━━━━━ Text excerpt ━━━━━

Conflicts arise at many processing levels throughout perception and action, influencing the efficiency of our actions. A predominant idea of how our cognitive system deals with such conflicts refers to the existence of a conflict-monitoring system (Botvinick, Braver, Barch, Carter, & Cohen, 2001). Whenever conflict is detected and evaluated by this system, reactively adapted mechanisms of cognitive control increase processing selectivity (i.e., selective attention) so that conflict is reduced in subsequent processing episodes. For example, attentional biasing of task-relevant aspects is strengthened and task-irrelevant aspects have less influence, resulting in improved performance (Egner, 2007).

Conflicts can be induced experimentally by providing incongruent stimulus information. For example, in the Stroop task (Stroop, 1935), participants are supposed to indicate the font color of written color words. In congruent trials, the word “red” is also displayed in red, and “red” is the correct answer, whereas in incongruent trials, the word “red” might be displayed in blue (with “blue” as the correct answer). Here, conflict arises between the automatically read color word and the to-be-named font color. Performance is usually better in congruent (no-conflict) than in incongruent (conflict) trials, termed the congruency effect. A similar effect can also be found in flanker tasks (Eriksen & Eriksen, 1974) or Simon tasks (Simon, 1969; Simon & Rudell, 1967).

According to the conflict-monitoring hypothesis (Botvinick et al., 2001; Botvinick, Cohen, & Carter, 2004), conflict detection in a current incongruent trial will invoke mechanisms of cognitive control—for example, increasing the processing weight of the relevant features. This adaptation results in a reduction of the congruency effect after a preceding incongruent trial as compared to after a congruent trial. The first empirical evidence for this sequential modulation was reported by Gratton, Coles, and Donchin (1992). This pattern has proven robust across tasks and paradigms (see Egner, 2007, for a review), although the size of the effect can be manipulated by factors such as reward (van Steenbergen, Band, & Hommel, 2009) or mood states (Schuch & Koch, 2015; van Steenbergen, Band, & Hommel, 2010).

━━━━━ Material supplied ━━━━━

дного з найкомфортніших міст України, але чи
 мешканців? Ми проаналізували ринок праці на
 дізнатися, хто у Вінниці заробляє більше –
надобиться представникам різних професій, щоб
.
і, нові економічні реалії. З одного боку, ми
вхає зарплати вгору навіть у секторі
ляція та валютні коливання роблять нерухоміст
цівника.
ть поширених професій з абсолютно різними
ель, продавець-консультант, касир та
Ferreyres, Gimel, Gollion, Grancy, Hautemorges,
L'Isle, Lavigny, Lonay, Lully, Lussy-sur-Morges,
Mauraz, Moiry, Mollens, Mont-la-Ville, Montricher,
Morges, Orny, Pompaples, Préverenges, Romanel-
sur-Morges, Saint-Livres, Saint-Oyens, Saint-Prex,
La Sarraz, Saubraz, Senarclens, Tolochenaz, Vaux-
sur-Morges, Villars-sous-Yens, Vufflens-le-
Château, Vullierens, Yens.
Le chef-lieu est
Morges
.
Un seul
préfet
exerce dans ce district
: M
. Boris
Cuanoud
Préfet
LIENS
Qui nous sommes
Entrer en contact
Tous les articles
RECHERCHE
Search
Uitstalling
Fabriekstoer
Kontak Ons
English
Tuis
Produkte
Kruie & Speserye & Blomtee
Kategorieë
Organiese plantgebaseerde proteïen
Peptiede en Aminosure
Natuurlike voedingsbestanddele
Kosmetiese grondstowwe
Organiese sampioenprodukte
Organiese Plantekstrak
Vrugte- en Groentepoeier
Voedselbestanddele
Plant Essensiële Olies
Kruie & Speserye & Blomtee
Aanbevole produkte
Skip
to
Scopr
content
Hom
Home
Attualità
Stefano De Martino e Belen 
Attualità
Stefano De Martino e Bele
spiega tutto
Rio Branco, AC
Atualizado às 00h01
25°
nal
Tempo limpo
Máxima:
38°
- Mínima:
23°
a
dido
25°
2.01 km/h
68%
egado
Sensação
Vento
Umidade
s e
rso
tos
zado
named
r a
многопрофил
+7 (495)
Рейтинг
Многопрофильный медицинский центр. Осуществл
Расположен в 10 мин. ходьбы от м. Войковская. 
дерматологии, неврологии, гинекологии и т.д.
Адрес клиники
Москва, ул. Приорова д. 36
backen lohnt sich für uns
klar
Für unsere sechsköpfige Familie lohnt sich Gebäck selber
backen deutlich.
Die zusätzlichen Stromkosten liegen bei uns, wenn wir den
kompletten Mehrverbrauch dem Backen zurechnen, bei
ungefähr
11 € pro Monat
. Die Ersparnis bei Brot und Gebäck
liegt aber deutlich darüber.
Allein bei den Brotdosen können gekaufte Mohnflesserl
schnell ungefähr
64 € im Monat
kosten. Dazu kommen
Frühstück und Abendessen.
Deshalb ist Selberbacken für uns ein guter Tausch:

━━━━━

◆ Required tasks ◆
[1] In the passage on conflict monitoring, who first reported empirical evidence for the sequential modulation of the congruency effect?
[2] For each statement, decide whether the passage on conflict monitoring agrees with it, and give yes or no with the deciding words quoted from the passage. (a) In the Stroop task, participants indicate the font color of written color words. (b) Performance is usually better in incongruent trials than in congruent trials. (c) The sequential modulation pattern has proven robust across tasks and paradigms.
[3] Please quote the passage on conflict monitoring word for word from "According to the" to "Band, & Hommel, 2010).".

◆ Answer set ◆
[1] Gratton, Coles, and Donchin (1992).

[2]
(a) Yes: "participants are supposed to indicate the font color of written color words"
(b) No: "Performance is usually better in congruent (no-conflict) than in incongruent (conflict) trials"
(c) Yes: "This pattern has proven robust across tasks and paradigms"

[3]
According to the conflict-monitoring hypothesis (Botvinick et al., 2001; Botvinick, Cohen, & Carter, 2004), conflict detection in a current incongruent trial will invoke mechanisms of cognitive control—for example, increasing the processing weight of the relevant features. This adaptation results in a reduction of the congruency effect after a preceding incongruent trial as compared to after a congruent trial. The first empirical evidence for this sequential modulation was reported by Gratton, Coles, and Donchin (1992). This pattern has proven robust across tasks and paradigms (see Egner, 2007, for a review), although the size of the effect can be manipulated by factors such as reward (van Steenbergen, Band, & Hommel, 2009) or mood states (Schuch & Koch, 2015; van Steenbergen, Band, & Hommel, 2010).